KUNINGAN, (VOX) — Di tengah derasnya sorotan publik terhadap kasus-kasus korupsi keuangan negara, ada bentuk penyimpangan lain yang kerap luput dari atensi: korupsi etika. Ia tidak selalu tercatat dalam berkas perkara, namun pelan-pelan merusak legitimasi kepemimpinan, melemahkan institusi, dan menggerogoti kepercayaan rakyat.
Aktivis keagamaan sekaligus tokoh FPI Kabupaten Kuningan, Ustadz Edin Kholidin, menegaskan bahwa fenomena maraknya kemarahan rakyat hingga menjarah rumah-rumah pejabat akhir-akhir ini bukan semata dipicu korupsi uang rakyat, melainkan lebih karena faktor etika pejabat publik yang menyakiti perasaan rakyatnya.
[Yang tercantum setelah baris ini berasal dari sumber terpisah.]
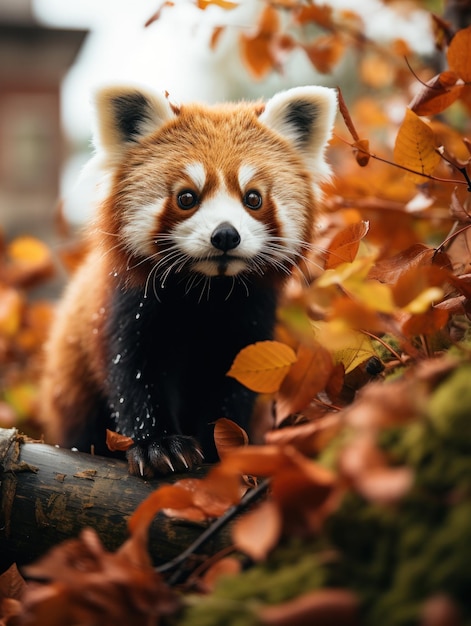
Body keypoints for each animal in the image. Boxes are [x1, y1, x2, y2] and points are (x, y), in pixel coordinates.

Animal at [39, 81, 336, 472]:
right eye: (186, 197)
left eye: (253, 198)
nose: (225, 235)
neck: (205, 291)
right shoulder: (127, 307)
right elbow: (135, 375)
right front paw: (159, 445)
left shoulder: (249, 319)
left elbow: (233, 385)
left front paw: (221, 446)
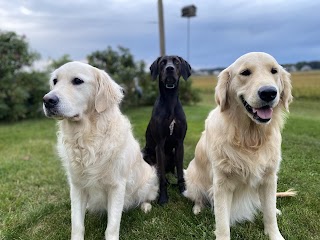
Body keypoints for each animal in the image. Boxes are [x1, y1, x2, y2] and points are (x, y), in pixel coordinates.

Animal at [143, 55, 192, 204]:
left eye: (176, 62)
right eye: (163, 62)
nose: (169, 68)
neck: (170, 99)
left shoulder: (180, 144)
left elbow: (180, 172)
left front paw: (183, 191)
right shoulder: (160, 145)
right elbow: (162, 178)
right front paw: (163, 198)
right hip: (145, 154)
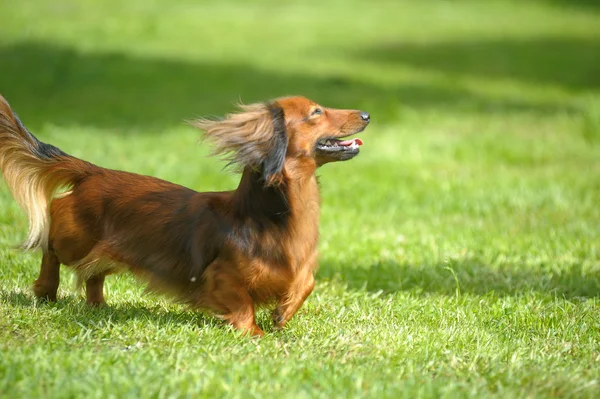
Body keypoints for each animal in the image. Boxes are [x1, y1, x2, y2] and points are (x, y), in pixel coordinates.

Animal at [0, 95, 368, 336]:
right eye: (316, 112)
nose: (365, 114)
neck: (268, 216)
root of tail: (95, 172)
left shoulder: (300, 265)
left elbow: (306, 281)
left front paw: (283, 313)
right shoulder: (220, 276)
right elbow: (243, 305)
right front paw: (255, 333)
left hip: (107, 248)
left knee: (94, 274)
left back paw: (98, 306)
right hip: (75, 237)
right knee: (51, 241)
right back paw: (46, 290)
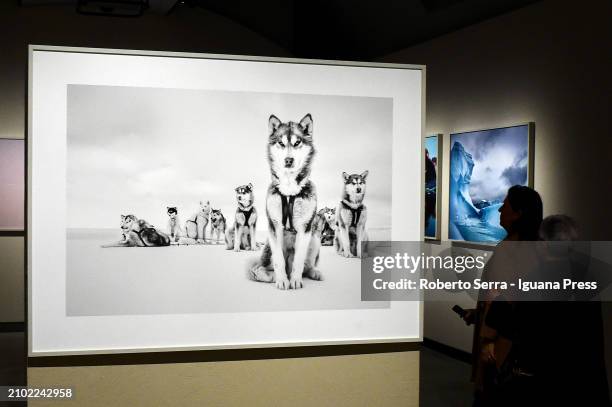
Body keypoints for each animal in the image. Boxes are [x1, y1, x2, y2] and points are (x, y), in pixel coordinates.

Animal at [249, 113, 326, 288]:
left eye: (297, 143)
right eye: (281, 143)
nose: (288, 160)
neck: (290, 191)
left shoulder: (305, 228)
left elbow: (299, 259)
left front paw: (295, 280)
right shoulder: (275, 226)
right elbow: (279, 260)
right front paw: (283, 281)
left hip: (315, 239)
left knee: (307, 265)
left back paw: (313, 272)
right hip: (268, 247)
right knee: (260, 267)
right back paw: (269, 275)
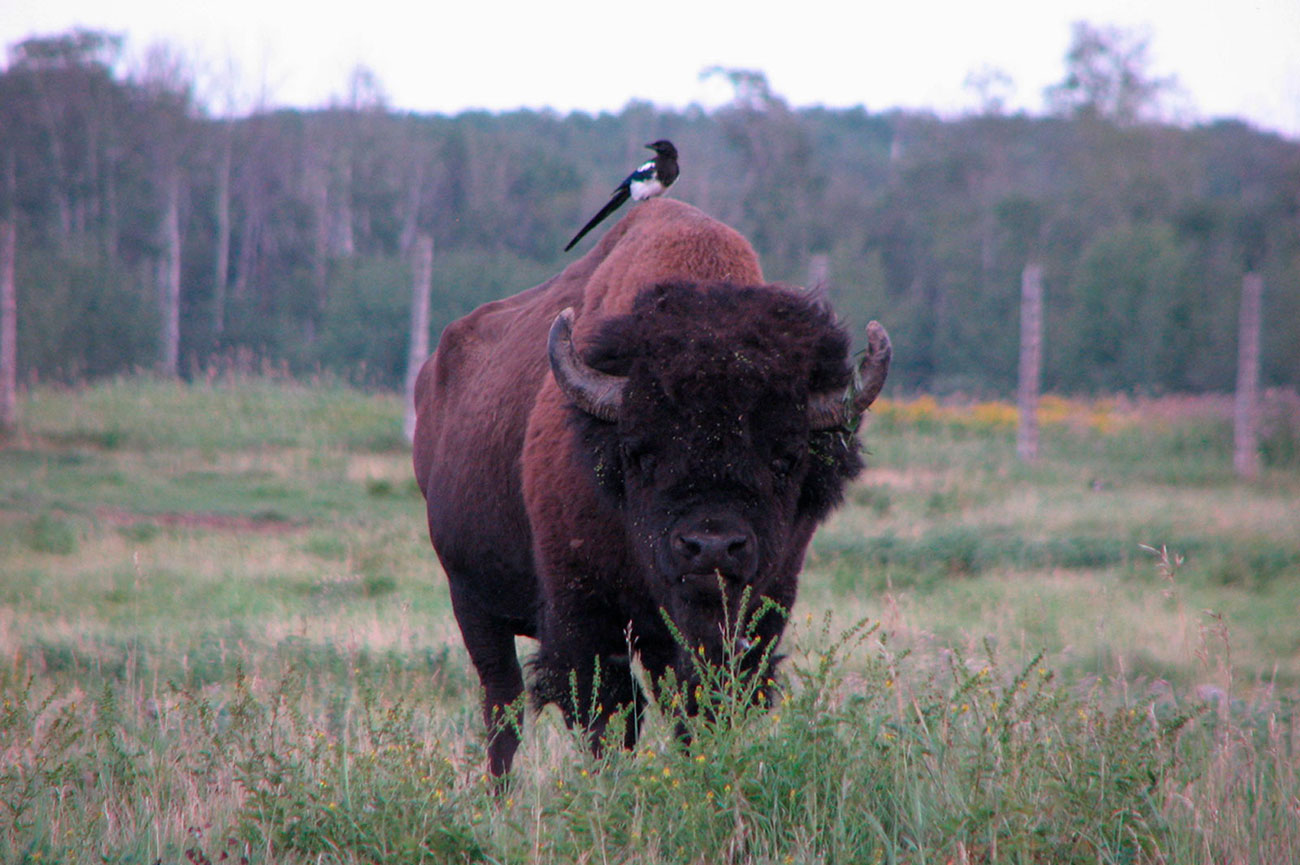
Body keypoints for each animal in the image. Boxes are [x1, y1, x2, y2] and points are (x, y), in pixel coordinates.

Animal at [410, 199, 889, 770]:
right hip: (473, 602)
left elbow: (700, 705)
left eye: (786, 458)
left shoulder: (756, 616)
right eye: (640, 453)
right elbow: (608, 715)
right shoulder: (586, 618)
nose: (711, 547)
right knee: (502, 706)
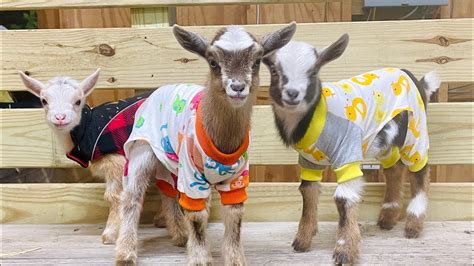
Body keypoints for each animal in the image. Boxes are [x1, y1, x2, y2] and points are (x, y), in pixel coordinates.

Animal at [262, 35, 438, 264]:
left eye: (313, 71)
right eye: (275, 71)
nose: (293, 93)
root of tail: (415, 80)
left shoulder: (347, 153)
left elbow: (344, 200)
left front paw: (344, 250)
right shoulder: (309, 162)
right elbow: (308, 193)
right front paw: (302, 240)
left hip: (415, 130)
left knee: (420, 171)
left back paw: (413, 225)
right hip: (384, 140)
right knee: (394, 169)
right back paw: (388, 217)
“Korupsi itu tidak selalu bermula dari uang; sering kali ia bermula dari pengkhianatan terhadap amanah,” tegas Ustadz Edin dalam perbincangannya.
Lima Wajah Korupsi Etika
Menurutnya, korupsi pada hakikatnya berarti mengambil sesuatu yang bukan hak atau bertindak di luar batas yang telah ditentukan. Dalam praktiknya, ia menyoroti lima wajah korupsi etika yang paling sering muncul baik di tingkat lokal maupun nasional:
1. Penyalahgunaan kekuasaan untuk kepentingan pribadi/keluarga. Misalnya memfasilitasi proyek untuk kroni atau memberikan akses istimewa bagi jaringan dekat.
2. Korupsi waktu dan tanggung jawab jabatan. Aparat dibayar dari uang rakyat tetapi mengabaikan kewajiban, bolos rapat, atau menyimpang dari mandat.
3. Membungkam kritik dan menekan kebebasan pers. Termasuk intervensi pemberitaan, intimidasi, hingga transaksi gelap untuk menutup informasi publik.
4. Manipulasi agama/moral untuk pembenaran politik. Agama dijadikan perisai untuk menutupi penyimpangan.
5. Pelanggaran etika personal yang berdampak publik. Meski secara hukum sah, keputusan pribadi pejabat bisa mencederai teladan sosial dan meruntuhkan martabat lembaga.
“Etika adalah pagar pertama sebelum hukum. Ketika pagar ini roboh, pelanggaran lain tinggal menunggu giliran,” tandasnya.
Efek Domino bagi Institusi Publik
Ustadz Edin mengingatkan bahwa korupsi etika dapat memicu krisis kepercayaan yang merambat luas. “Ketika publik tak percaya, kebijakan—sebagus apapun—akan dicurigai. Aparatur yang baik pun ikut terdampak karena citra institusi terdegradasi,” ujarnya.
Ia menambahkan, krisis etika yang dibiarkan tanpa penanganan cepat akan melahirkan polarisasi, memperbesar moral hazard, dan menggeser batas normal masyarakat menjadi budaya ‘maklum’.
Peran Ormas dan Masyarakat Sipil
Menurutnya, hukum adalah pagar kedua, sedangkan pagar pertama adalah nurani, akhlak, dan sistem etik. Karena itu, ia menekankan peran masyarakat sipil dan ormas Islam untuk mengingatkan, menasihati, serta mengawal ruang publik agar tetap beradab.
“Tugas kami adalah mengingatkan dengan hikmah. Kritik itu bentuk kasih sayang sosial. Nilai-nilai Islam—amanah, ‘adl (keadilan), ihsan (kebaikan)—bukan slogan, tapi standar kebijakan dan perilaku,” tegasnya.
Ustadz Edin juga mengajak masyarakat untuk aktif melaporkan pelanggaran etika melalui kanal resmi, mendukung jurnalisme independen, serta menolak politik transaksional.
Seruan Membangun Budaya Malu
Menutup perbincangan, ia menegaskan pentingnya membangun budaya malu bagi pejabat publik. “Budaya malu itu bukan untuk mempermalukan, tetapi untuk menjaga martabat. Pejabat yang keliru harus berani mengakui, meminta maaf, dan memperbaiki. Itulah kepemimpinan yang dewasa,” ujarnya.
Ia menutup dengan seruan sederhana namun tajam:
“Mari rawat pagar pertama: etika. Jika pagar ini tegak, insya Allah pagar-pagar lainnya ikut kuat. Kepercayaan publik bukan warisan, melainkan amanah yang harus dibayar lunas setiap hari.”